-- Task to complete --
The answer is to be the full listing, unchanged in every line.

-- Data records --
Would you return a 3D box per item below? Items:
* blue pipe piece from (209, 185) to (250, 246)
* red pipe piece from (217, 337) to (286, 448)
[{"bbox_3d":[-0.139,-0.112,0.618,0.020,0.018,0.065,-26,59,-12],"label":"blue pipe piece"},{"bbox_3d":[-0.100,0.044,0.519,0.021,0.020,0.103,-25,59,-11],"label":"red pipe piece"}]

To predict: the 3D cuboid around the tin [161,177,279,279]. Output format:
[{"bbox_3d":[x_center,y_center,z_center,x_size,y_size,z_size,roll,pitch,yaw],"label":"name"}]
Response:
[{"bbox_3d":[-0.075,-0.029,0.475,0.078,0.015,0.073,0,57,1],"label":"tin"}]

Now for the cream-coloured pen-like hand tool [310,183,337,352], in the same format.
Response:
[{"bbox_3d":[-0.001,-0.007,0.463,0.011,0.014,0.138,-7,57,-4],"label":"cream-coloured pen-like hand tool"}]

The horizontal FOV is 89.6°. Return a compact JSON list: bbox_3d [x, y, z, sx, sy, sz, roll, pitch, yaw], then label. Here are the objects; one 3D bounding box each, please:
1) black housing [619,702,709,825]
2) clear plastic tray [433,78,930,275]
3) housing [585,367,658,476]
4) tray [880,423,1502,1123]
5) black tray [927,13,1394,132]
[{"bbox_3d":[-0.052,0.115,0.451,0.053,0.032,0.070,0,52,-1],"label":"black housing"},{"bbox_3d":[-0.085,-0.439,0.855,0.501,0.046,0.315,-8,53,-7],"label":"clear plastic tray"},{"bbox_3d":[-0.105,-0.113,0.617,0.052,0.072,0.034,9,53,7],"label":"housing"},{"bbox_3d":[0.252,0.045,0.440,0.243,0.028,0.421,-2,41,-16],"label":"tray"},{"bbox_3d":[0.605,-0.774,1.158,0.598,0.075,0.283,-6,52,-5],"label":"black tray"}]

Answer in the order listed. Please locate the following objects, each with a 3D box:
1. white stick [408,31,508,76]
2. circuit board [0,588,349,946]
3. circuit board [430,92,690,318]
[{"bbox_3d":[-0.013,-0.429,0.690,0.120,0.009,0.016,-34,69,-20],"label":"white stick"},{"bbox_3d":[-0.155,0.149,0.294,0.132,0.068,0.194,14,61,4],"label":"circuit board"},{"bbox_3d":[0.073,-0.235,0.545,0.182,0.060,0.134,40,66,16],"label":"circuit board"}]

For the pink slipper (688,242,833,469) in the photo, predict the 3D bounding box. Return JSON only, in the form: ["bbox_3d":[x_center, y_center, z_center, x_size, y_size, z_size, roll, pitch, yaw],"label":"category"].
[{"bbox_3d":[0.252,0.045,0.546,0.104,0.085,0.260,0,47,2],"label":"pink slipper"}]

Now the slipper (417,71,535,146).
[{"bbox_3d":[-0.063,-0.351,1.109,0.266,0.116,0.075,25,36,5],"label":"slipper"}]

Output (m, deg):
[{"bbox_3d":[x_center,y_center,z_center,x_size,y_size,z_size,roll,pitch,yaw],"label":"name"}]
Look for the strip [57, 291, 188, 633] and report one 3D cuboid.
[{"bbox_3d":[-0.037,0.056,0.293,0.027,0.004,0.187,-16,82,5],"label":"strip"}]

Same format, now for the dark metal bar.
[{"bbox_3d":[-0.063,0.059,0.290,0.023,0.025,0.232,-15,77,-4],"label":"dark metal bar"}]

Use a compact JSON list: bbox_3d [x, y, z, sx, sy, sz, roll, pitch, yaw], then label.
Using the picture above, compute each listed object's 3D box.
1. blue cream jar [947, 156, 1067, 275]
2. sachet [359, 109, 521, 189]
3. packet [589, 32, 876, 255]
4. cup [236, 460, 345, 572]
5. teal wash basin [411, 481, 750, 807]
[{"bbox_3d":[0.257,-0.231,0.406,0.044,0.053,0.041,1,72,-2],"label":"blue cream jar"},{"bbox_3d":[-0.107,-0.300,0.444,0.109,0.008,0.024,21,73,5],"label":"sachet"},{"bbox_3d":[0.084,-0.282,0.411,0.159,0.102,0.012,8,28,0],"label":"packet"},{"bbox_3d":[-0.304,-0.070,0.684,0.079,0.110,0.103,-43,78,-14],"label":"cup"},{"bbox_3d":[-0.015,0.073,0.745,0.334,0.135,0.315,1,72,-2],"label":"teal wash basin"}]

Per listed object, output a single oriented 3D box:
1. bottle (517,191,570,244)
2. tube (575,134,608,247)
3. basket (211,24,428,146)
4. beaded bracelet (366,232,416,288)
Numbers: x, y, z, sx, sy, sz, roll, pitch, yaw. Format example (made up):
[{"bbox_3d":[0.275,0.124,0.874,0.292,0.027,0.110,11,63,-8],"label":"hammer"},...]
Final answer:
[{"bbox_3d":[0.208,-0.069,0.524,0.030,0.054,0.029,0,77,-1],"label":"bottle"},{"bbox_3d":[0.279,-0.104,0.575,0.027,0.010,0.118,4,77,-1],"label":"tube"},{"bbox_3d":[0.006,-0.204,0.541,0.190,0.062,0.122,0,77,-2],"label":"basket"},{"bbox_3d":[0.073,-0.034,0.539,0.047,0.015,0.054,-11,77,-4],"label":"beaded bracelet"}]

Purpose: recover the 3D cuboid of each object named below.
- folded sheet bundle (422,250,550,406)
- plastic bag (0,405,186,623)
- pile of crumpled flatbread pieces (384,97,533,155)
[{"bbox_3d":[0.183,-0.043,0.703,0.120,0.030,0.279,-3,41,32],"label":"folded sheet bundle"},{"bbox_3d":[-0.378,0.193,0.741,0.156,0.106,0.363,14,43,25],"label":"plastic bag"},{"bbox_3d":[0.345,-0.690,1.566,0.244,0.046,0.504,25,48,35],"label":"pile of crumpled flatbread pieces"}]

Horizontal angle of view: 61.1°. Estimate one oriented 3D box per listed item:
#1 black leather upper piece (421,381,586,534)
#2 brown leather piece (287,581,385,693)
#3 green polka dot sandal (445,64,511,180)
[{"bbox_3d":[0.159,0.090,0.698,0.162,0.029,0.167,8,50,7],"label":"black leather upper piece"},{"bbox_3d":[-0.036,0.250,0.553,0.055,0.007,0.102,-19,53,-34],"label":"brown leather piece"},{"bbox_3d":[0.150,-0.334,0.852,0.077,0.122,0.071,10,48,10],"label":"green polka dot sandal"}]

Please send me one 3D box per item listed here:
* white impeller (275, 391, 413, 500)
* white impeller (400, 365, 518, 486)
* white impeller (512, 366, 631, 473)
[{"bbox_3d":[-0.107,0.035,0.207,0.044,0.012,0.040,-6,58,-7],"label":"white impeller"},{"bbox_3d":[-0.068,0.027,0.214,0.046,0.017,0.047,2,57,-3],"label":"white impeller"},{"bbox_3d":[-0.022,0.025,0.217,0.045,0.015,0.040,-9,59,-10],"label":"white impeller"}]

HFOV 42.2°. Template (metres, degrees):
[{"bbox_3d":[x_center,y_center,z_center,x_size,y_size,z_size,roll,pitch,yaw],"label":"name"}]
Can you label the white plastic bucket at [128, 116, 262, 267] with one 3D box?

-- Written response --
Would you return a 3D box per item below? Items:
* blue pipe piece from (209, 185) to (250, 246)
* red pipe piece from (217, 337) to (286, 448)
[{"bbox_3d":[-0.139,-0.112,0.618,0.020,0.018,0.065,-26,59,-12],"label":"blue pipe piece"},{"bbox_3d":[-0.100,0.044,0.519,0.021,0.020,0.103,-25,59,-11],"label":"red pipe piece"}]

To predict: the 3D cuboid around the tin [161,177,279,279]. Output format:
[{"bbox_3d":[x_center,y_center,z_center,x_size,y_size,z_size,roll,pitch,yaw],"label":"name"}]
Response:
[{"bbox_3d":[-0.075,-0.029,0.475,0.078,0.015,0.073,0,57,1],"label":"tin"}]

Now for the cream-coloured pen-like hand tool [310,183,337,352], in the same format.
Response:
[{"bbox_3d":[-0.001,-0.007,0.463,0.011,0.014,0.138,-7,57,-4],"label":"cream-coloured pen-like hand tool"}]

The horizontal FOV is 89.6°. Return a compact JSON list: bbox_3d [x, y, z, sx, sy, sz, roll, pitch, yaw], then label. Here are the objects; one 3D bounding box each, please:
1) black housing [619,702,709,825]
2) clear plastic tray [433,78,930,275]
3) housing [585,367,658,476]
4) tray [880,423,1502,1123]
5) black tray [927,13,1394,132]
[{"bbox_3d":[-0.052,0.115,0.451,0.053,0.032,0.070,0,52,-1],"label":"black housing"},{"bbox_3d":[-0.085,-0.439,0.855,0.501,0.046,0.315,-8,53,-7],"label":"clear plastic tray"},{"bbox_3d":[-0.105,-0.113,0.617,0.052,0.072,0.034,9,53,7],"label":"housing"},{"bbox_3d":[0.252,0.045,0.440,0.243,0.028,0.421,-2,41,-16],"label":"tray"},{"bbox_3d":[0.605,-0.774,1.158,0.598,0.075,0.283,-6,52,-5],"label":"black tray"}]

Answer in the order listed. Please locate the following objects, each with a 3D box:
1. white stick [408,31,508,76]
2. circuit board [0,588,349,946]
3. circuit board [430,92,690,318]
[{"bbox_3d":[-0.013,-0.429,0.690,0.120,0.009,0.016,-34,69,-20],"label":"white stick"},{"bbox_3d":[-0.155,0.149,0.294,0.132,0.068,0.194,14,61,4],"label":"circuit board"},{"bbox_3d":[0.073,-0.235,0.545,0.182,0.060,0.134,40,66,16],"label":"circuit board"}]

For the pink slipper (688,242,833,469) in the photo, predict the 3D bounding box. Return JSON only, in the form: ["bbox_3d":[x_center, y_center, z_center, x_size, y_size, z_size, roll, pitch, yaw],"label":"category"].
[{"bbox_3d":[0.252,0.045,0.546,0.104,0.085,0.260,0,47,2],"label":"pink slipper"}]

Now the slipper (417,71,535,146).
[{"bbox_3d":[-0.063,-0.351,1.109,0.266,0.116,0.075,25,36,5],"label":"slipper"}]

Output (m, deg):
[{"bbox_3d":[x_center,y_center,z_center,x_size,y_size,z_size,roll,pitch,yaw],"label":"name"}]
Look for the strip [57, 291, 188, 633] and report one 3D cuboid.
[{"bbox_3d":[-0.037,0.056,0.293,0.027,0.004,0.187,-16,82,5],"label":"strip"}]

Same format, now for the dark metal bar.
[{"bbox_3d":[-0.063,0.059,0.290,0.023,0.025,0.232,-15,77,-4],"label":"dark metal bar"}]

Use a compact JSON list: bbox_3d [x, y, z, sx, sy, sz, roll, pitch, yaw], then label.
Using the picture above, compute each listed object's 3D box.
1. blue cream jar [947, 156, 1067, 275]
2. sachet [359, 109, 521, 189]
3. packet [589, 32, 876, 255]
4. cup [236, 460, 345, 572]
5. teal wash basin [411, 481, 750, 807]
[{"bbox_3d":[0.257,-0.231,0.406,0.044,0.053,0.041,1,72,-2],"label":"blue cream jar"},{"bbox_3d":[-0.107,-0.300,0.444,0.109,0.008,0.024,21,73,5],"label":"sachet"},{"bbox_3d":[0.084,-0.282,0.411,0.159,0.102,0.012,8,28,0],"label":"packet"},{"bbox_3d":[-0.304,-0.070,0.684,0.079,0.110,0.103,-43,78,-14],"label":"cup"},{"bbox_3d":[-0.015,0.073,0.745,0.334,0.135,0.315,1,72,-2],"label":"teal wash basin"}]

Per listed object, output a single oriented 3D box:
1. bottle (517,191,570,244)
2. tube (575,134,608,247)
3. basket (211,24,428,146)
4. beaded bracelet (366,232,416,288)
Numbers: x, y, z, sx, sy, sz, roll, pitch, yaw. Format example (made up):
[{"bbox_3d":[0.275,0.124,0.874,0.292,0.027,0.110,11,63,-8],"label":"hammer"},...]
Final answer:
[{"bbox_3d":[0.208,-0.069,0.524,0.030,0.054,0.029,0,77,-1],"label":"bottle"},{"bbox_3d":[0.279,-0.104,0.575,0.027,0.010,0.118,4,77,-1],"label":"tube"},{"bbox_3d":[0.006,-0.204,0.541,0.190,0.062,0.122,0,77,-2],"label":"basket"},{"bbox_3d":[0.073,-0.034,0.539,0.047,0.015,0.054,-11,77,-4],"label":"beaded bracelet"}]

Purpose: recover the 3D cuboid of each object named below.
- folded sheet bundle (422,250,550,406)
- plastic bag (0,405,186,623)
- pile of crumpled flatbread pieces (384,97,533,155)
[{"bbox_3d":[0.183,-0.043,0.703,0.120,0.030,0.279,-3,41,32],"label":"folded sheet bundle"},{"bbox_3d":[-0.378,0.193,0.741,0.156,0.106,0.363,14,43,25],"label":"plastic bag"},{"bbox_3d":[0.345,-0.690,1.566,0.244,0.046,0.504,25,48,35],"label":"pile of crumpled flatbread pieces"}]

Horizontal angle of view: 61.1°. Estimate one oriented 3D box per listed item:
#1 black leather upper piece (421,381,586,534)
#2 brown leather piece (287,581,385,693)
#3 green polka dot sandal (445,64,511,180)
[{"bbox_3d":[0.159,0.090,0.698,0.162,0.029,0.167,8,50,7],"label":"black leather upper piece"},{"bbox_3d":[-0.036,0.250,0.553,0.055,0.007,0.102,-19,53,-34],"label":"brown leather piece"},{"bbox_3d":[0.150,-0.334,0.852,0.077,0.122,0.071,10,48,10],"label":"green polka dot sandal"}]

Please send me one 3D box per item listed here:
* white impeller (275, 391, 413, 500)
* white impeller (400, 365, 518, 486)
* white impeller (512, 366, 631, 473)
[{"bbox_3d":[-0.107,0.035,0.207,0.044,0.012,0.040,-6,58,-7],"label":"white impeller"},{"bbox_3d":[-0.068,0.027,0.214,0.046,0.017,0.047,2,57,-3],"label":"white impeller"},{"bbox_3d":[-0.022,0.025,0.217,0.045,0.015,0.040,-9,59,-10],"label":"white impeller"}]

HFOV 42.2°. Template (metres, degrees):
[{"bbox_3d":[x_center,y_center,z_center,x_size,y_size,z_size,roll,pitch,yaw],"label":"name"}]
Can you label the white plastic bucket at [128, 116, 262, 267] with one 3D box?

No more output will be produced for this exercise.